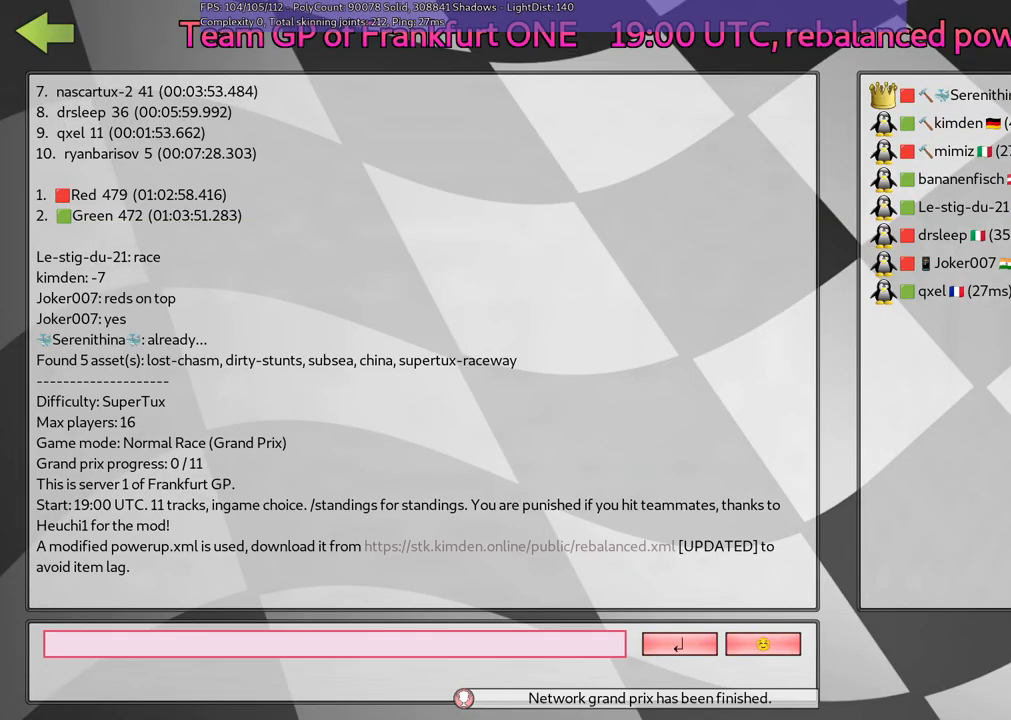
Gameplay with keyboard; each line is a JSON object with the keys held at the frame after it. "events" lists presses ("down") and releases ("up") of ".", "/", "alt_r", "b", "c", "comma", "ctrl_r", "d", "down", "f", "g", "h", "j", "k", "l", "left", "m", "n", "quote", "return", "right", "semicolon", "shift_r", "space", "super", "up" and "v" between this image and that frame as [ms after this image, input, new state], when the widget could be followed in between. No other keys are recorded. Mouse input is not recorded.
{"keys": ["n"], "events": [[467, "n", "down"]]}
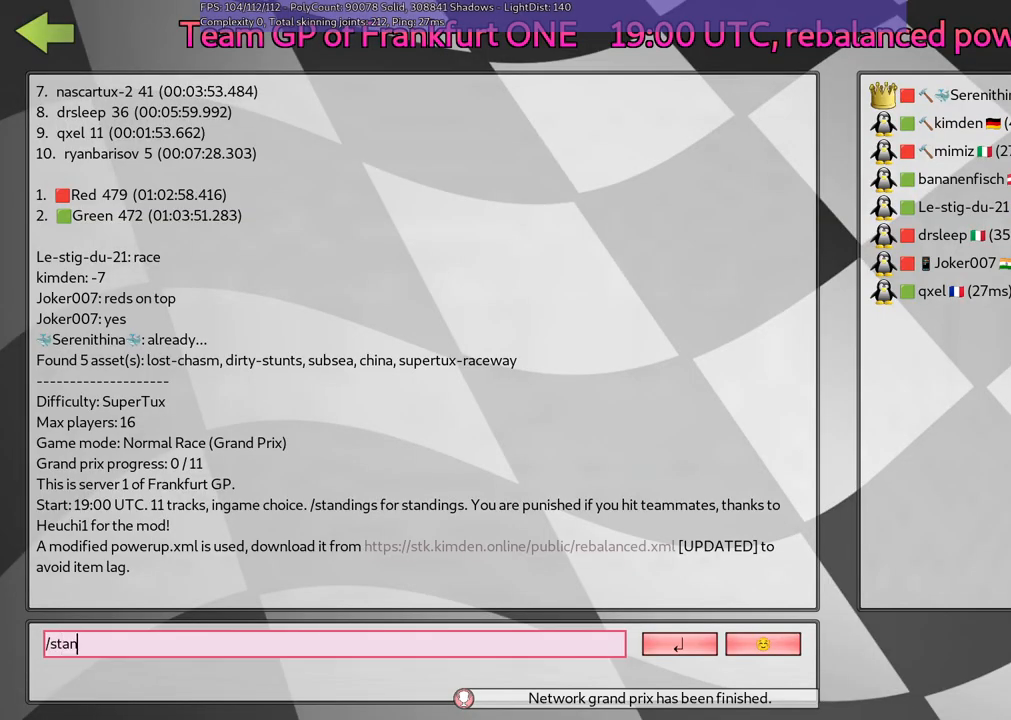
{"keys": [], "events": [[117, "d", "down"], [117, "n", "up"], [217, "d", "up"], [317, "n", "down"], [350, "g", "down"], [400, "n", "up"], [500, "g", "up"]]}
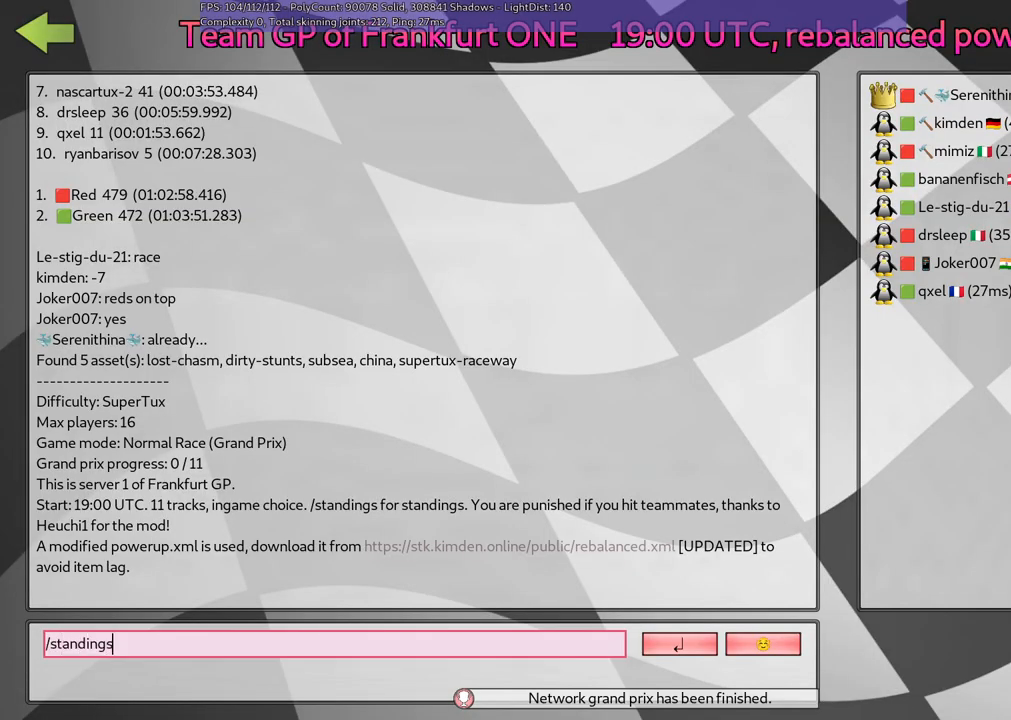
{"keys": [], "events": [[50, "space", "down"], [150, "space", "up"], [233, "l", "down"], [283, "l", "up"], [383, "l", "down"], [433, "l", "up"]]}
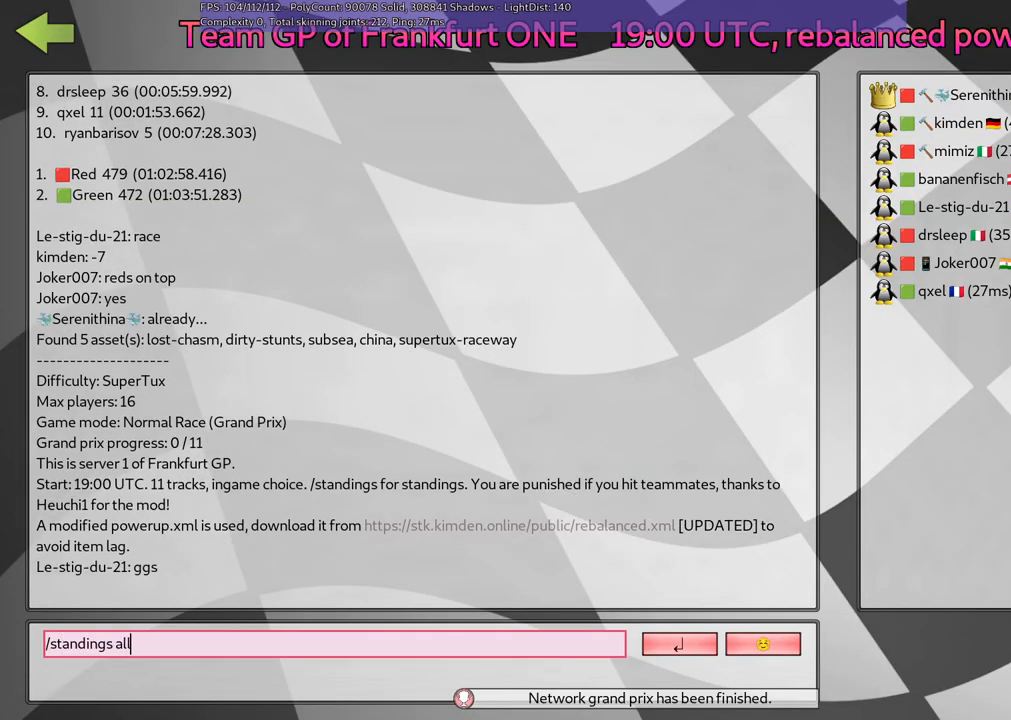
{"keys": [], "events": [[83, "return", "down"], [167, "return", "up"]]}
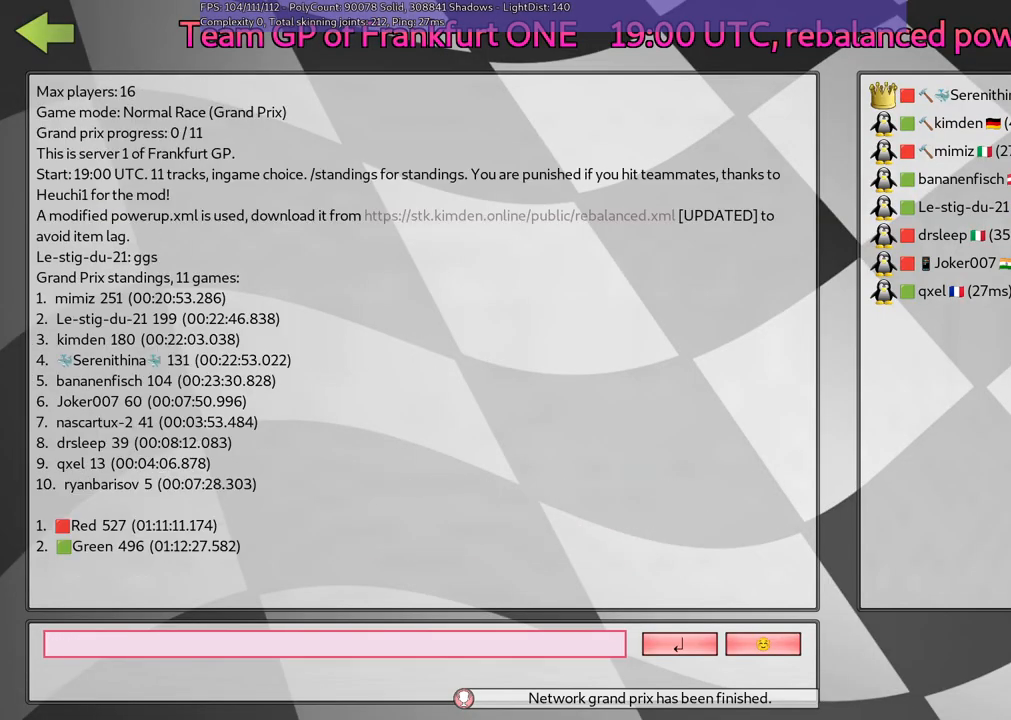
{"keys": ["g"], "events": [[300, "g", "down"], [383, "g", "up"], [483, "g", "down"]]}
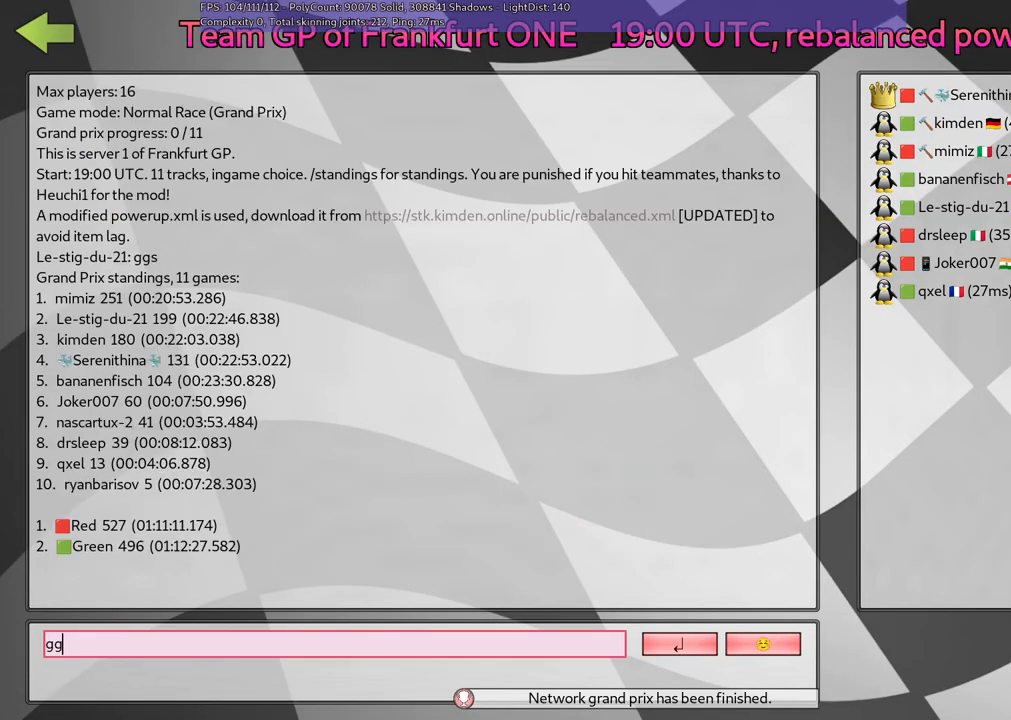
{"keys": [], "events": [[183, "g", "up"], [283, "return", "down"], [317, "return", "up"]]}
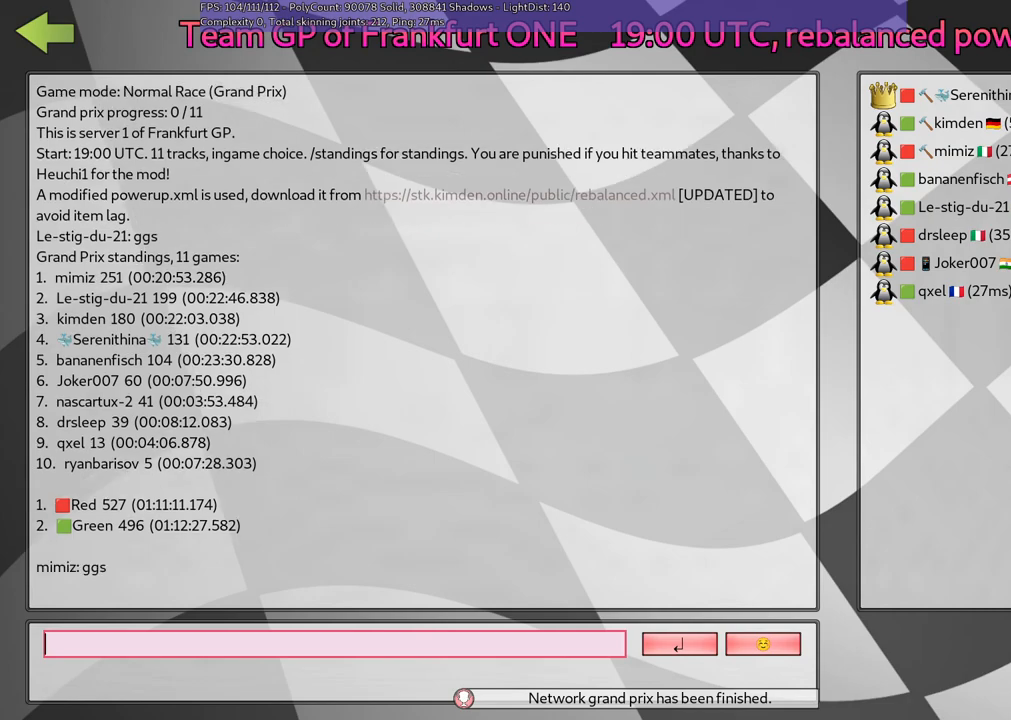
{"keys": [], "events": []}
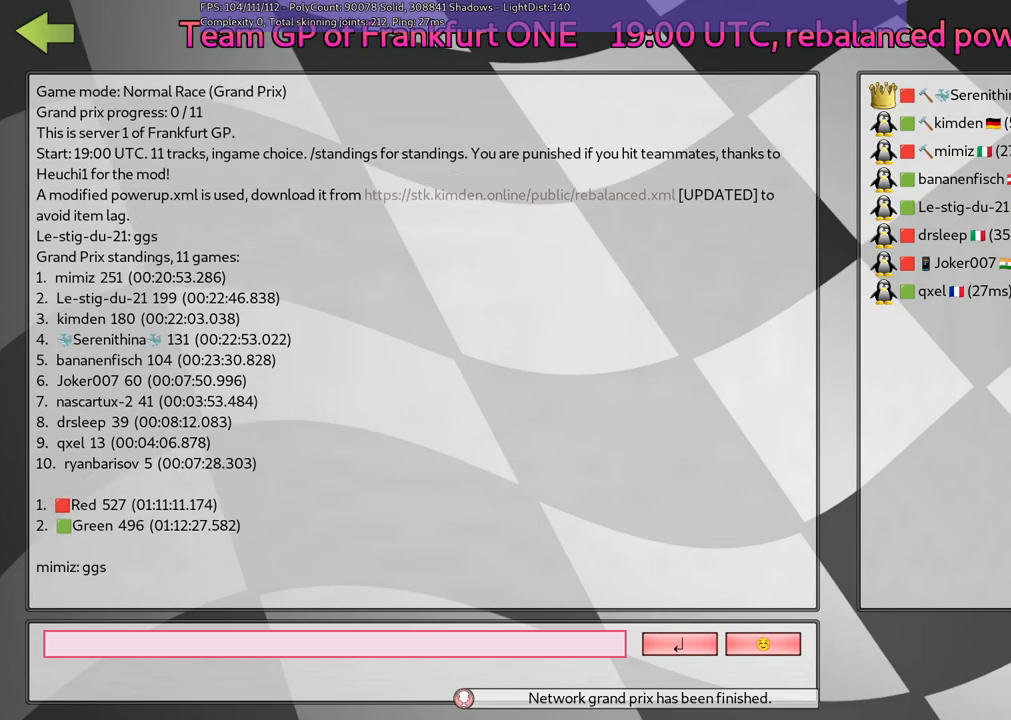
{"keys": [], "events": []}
══════════
Task to complete: What lines above contain the string "return"? Copy all of them.

Worked solution:
Gameplay with keyboard; each line is a JSON object with the keys held at the frame after it. "events" lists presses ("down") and releases ("up") of ".", "/", "alt_r", "b", "c", "comma", "ctrl_r", "d", "down", "f", "g", "h", "j", "k", "l", "left", "m", "n", "quote", "return", "right", "semicolon", "shift_r", "space", "super", "up" and "v" between this image and that frame as [ms after this image, input, new state], when the widget could be followed in between. No other keys are recorded. Mouse input is not recorded.
{"keys": [], "events": [[83, "return", "down"], [167, "return", "up"]]}
{"keys": [], "events": [[183, "g", "up"], [283, "return", "down"], [317, "return", "up"]]}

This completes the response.